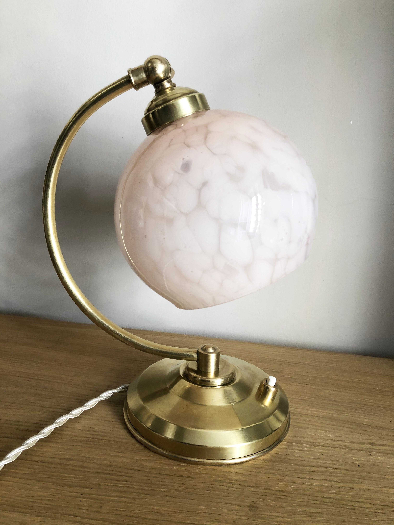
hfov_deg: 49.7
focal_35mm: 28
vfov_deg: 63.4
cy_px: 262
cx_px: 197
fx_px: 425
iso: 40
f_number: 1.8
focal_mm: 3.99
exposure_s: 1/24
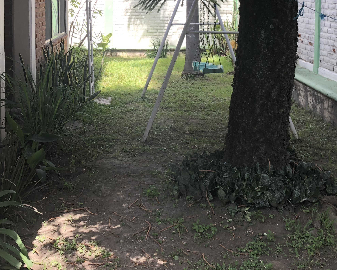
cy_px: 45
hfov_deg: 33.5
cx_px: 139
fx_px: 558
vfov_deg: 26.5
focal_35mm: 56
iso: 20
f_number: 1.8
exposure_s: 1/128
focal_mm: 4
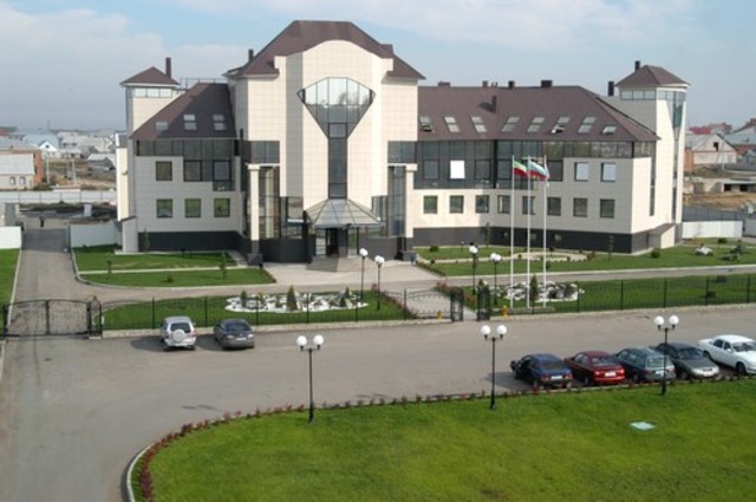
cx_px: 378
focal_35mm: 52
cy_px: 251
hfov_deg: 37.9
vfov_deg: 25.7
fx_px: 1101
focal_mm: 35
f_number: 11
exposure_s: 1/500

==

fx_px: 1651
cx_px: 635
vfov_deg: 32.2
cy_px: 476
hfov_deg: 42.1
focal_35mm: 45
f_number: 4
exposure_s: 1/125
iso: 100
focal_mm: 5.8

→ WORK ORDER
Using only the entries above, output the line with "hfov_deg: 42.1", the line with "focal_mm: 5.8", and all lines between them, exactly as they stand.

→ RESPONSE TO THE EXERCISE
hfov_deg: 42.1
focal_35mm: 45
f_number: 4
exposure_s: 1/125
iso: 100
focal_mm: 5.8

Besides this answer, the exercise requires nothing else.